Safety findings showed that the most frequent grade 3 non-ocular treatment-emergent adverse events (TEAEs) were neutropenia (32.8%), thrombocytopenia (27.9%), and fatigue (8.2%). Serious adverse effects (AEs) were observed in 45.9% of patients, of which 4 events were fatal. Of the fatal AEs, 2 patents had upper respiratory tract infections, 1 had myelodysplastic syndrome, and the serious AE in the final patient was not specified.

Treatment was discontinued by 2 patients because of AEs. The occurrence of AEs and serious AEs led to dose modifications in 45.9% of patients.

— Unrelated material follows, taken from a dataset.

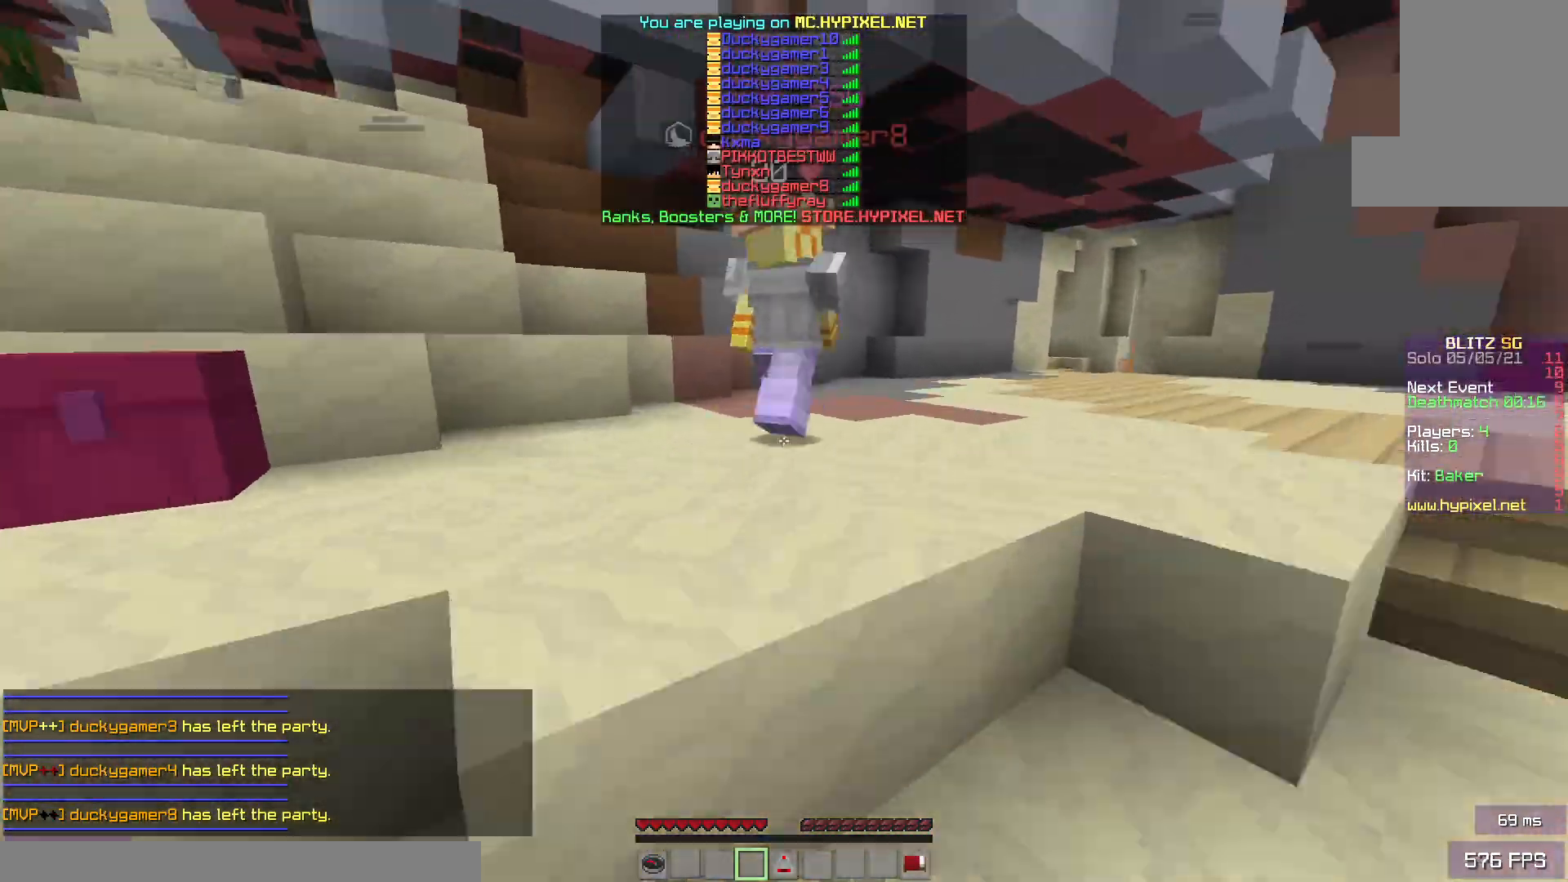
{"keys": ["w"], "mouse": [], "events": [[133, "space", "up"]]}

Grade 3/4 AEs of special interest included keratopathy, decreased visual acuity, neutropenia, and thrombocytopenia. These events occurred in 63.6%, 27.3%, 45.5%, and 27.3% of patients, respectively. All AEs were reversible.

Enrollment in part 2 of the study is ongoing to investigate the B-Pd regimen with the RP2D of Belamaf.


Trudel S, McCurdy A, Sutherland H, et al. Belantamab mafodotin in combination with pomalidomide and dexamethasone demonstrates durable responses in triple class exposed/refractory multiple myeloma. Presented at: 2022 ASH Annual Meeting; December 10-13, 2022; New Orleans, LA. Abstract 3248.